» Brief
Report every line in the listing below that contains the string "Biryani", matching case exactly.

» Records for the exercise

• • • • •

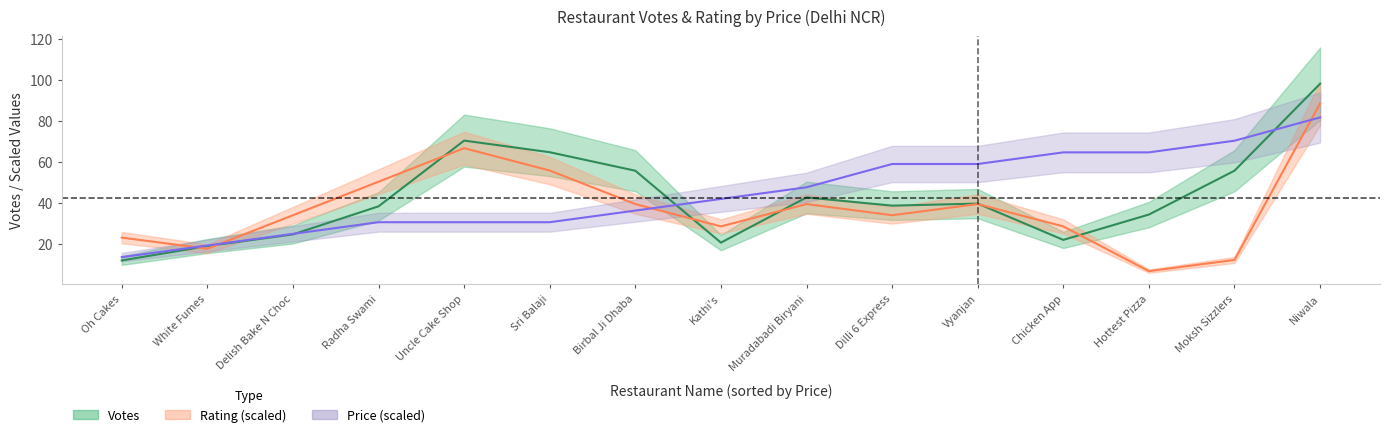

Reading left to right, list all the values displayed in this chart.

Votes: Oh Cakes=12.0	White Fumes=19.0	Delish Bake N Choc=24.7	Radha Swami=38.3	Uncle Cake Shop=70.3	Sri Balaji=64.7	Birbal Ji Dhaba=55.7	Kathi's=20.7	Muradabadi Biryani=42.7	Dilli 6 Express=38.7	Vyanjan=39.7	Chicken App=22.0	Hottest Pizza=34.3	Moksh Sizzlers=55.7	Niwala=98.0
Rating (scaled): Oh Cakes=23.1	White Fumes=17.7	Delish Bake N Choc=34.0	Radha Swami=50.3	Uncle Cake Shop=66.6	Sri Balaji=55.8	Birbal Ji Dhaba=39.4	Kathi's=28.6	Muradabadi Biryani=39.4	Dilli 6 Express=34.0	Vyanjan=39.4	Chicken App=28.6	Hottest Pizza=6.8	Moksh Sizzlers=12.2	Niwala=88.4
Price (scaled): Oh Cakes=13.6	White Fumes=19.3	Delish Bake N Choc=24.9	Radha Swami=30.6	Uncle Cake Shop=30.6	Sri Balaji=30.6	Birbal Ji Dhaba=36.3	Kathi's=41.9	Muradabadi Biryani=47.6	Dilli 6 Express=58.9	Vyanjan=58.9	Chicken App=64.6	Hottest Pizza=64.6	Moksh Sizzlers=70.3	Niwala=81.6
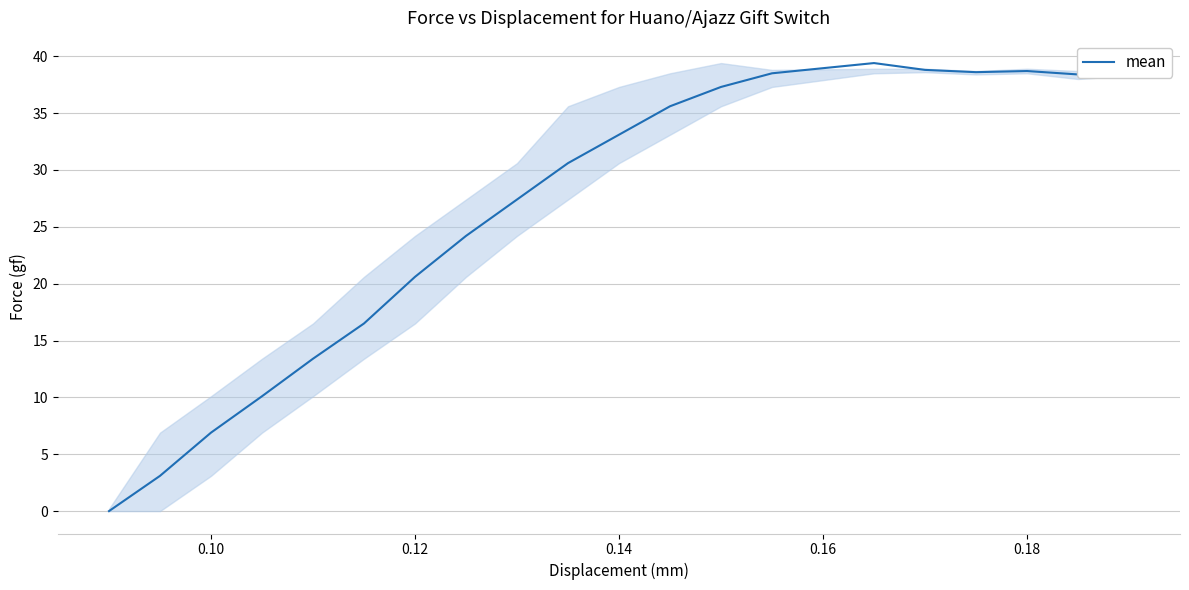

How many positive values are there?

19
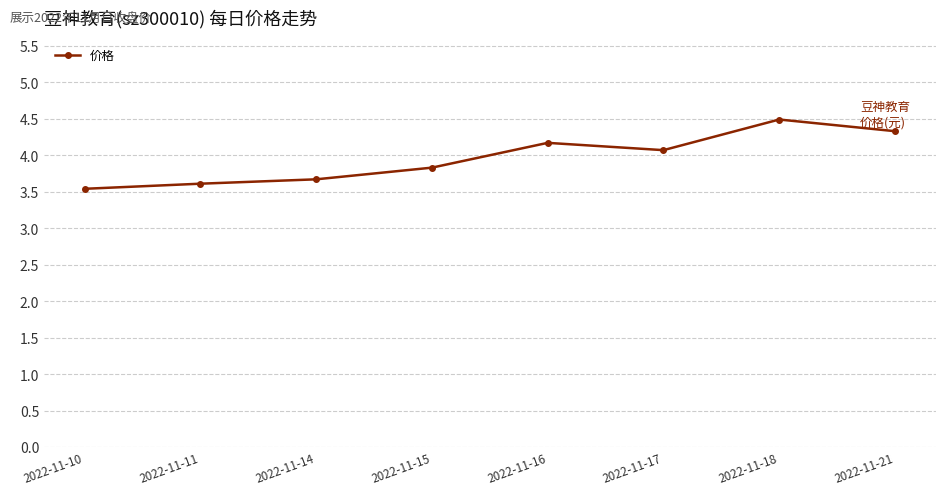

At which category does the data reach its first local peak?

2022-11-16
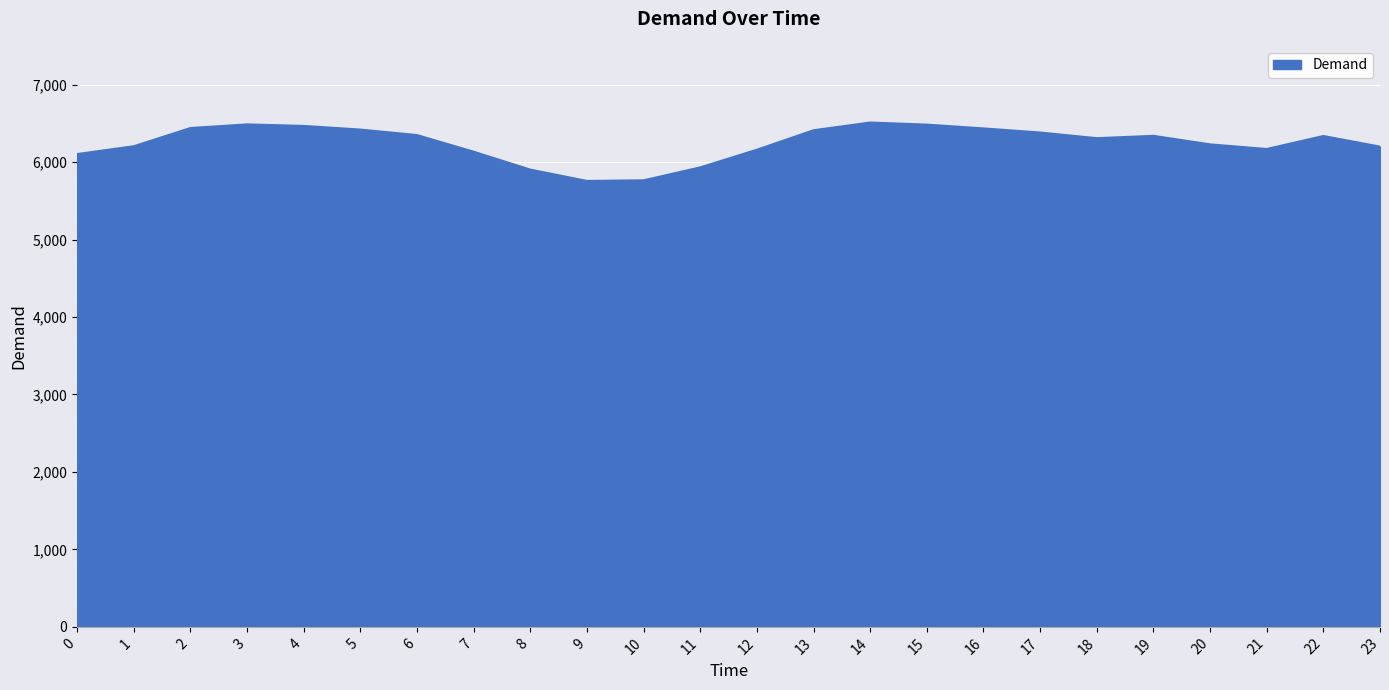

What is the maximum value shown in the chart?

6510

• • • • •

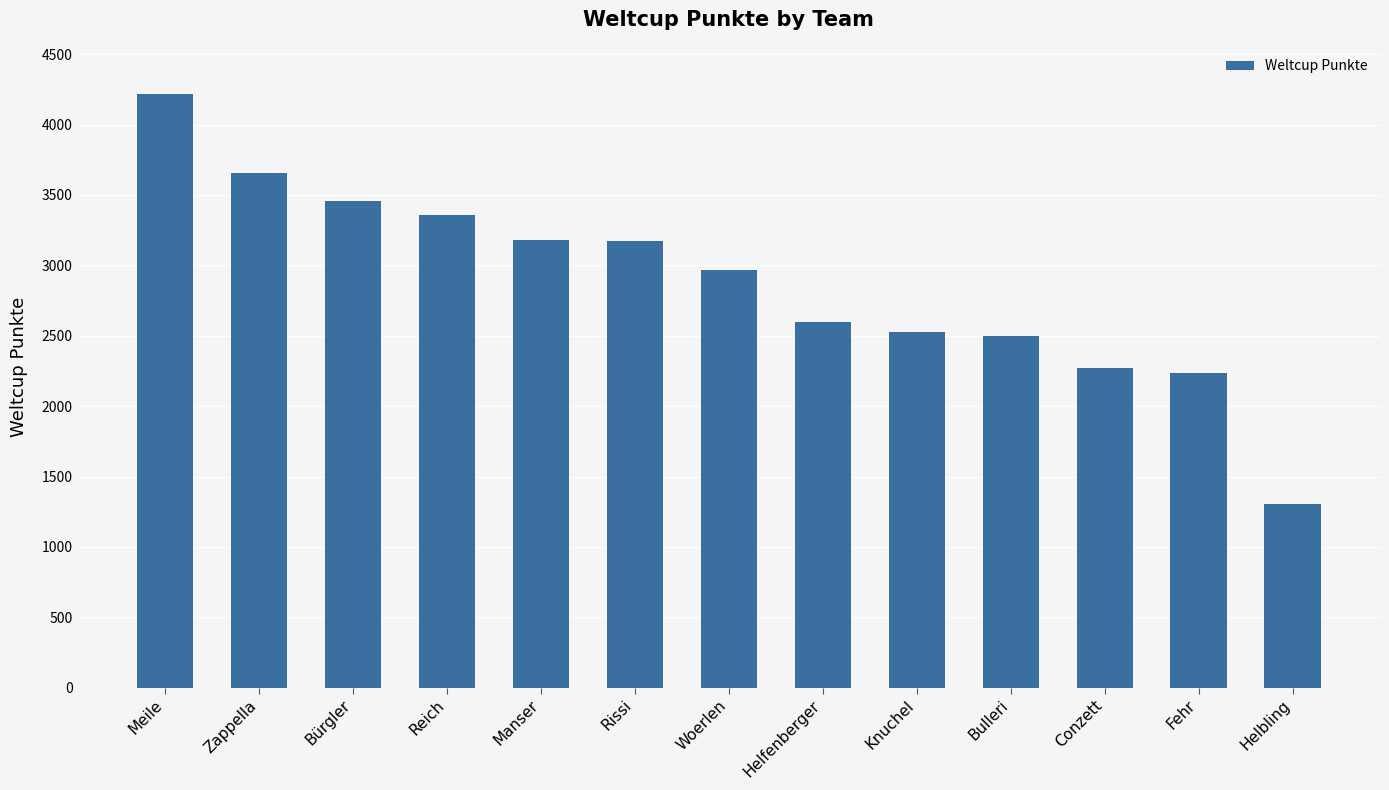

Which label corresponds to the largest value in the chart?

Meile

• • • • •

» Solution for this task
Votes: Oh Cakes=12.0	White Fumes=19.0	Delish Bake N Choc=24.7	Radha Swami=38.3	Uncle Cake Shop=70.3	Sri Balaji=64.7	Birbal Ji Dhaba=55.7	Kathi's=20.7	Muradabadi Biryani=42.7	Dilli 6 Express=38.7	Vyanjan=39.7	Chicken App=22.0	Hottest Pizza=34.3	Moksh Sizzlers=55.7	Niwala=98.0
Rating (scaled): Oh Cakes=23.1	White Fumes=17.7	Delish Bake N Choc=34.0	Radha Swami=50.3	Uncle Cake Shop=66.6	Sri Balaji=55.8	Birbal Ji Dhaba=39.4	Kathi's=28.6	Muradabadi Biryani=39.4	Dilli 6 Express=34.0	Vyanjan=39.4	Chicken App=28.6	Hottest Pizza=6.8	Moksh Sizzlers=12.2	Niwala=88.4
Price (scaled): Oh Cakes=13.6	White Fumes=19.3	Delish Bake N Choc=24.9	Radha Swami=30.6	Uncle Cake Shop=30.6	Sri Balaji=30.6	Birbal Ji Dhaba=36.3	Kathi's=41.9	Muradabadi Biryani=47.6	Dilli 6 Express=58.9	Vyanjan=58.9	Chicken App=64.6	Hottest Pizza=64.6	Moksh Sizzlers=70.3	Niwala=81.6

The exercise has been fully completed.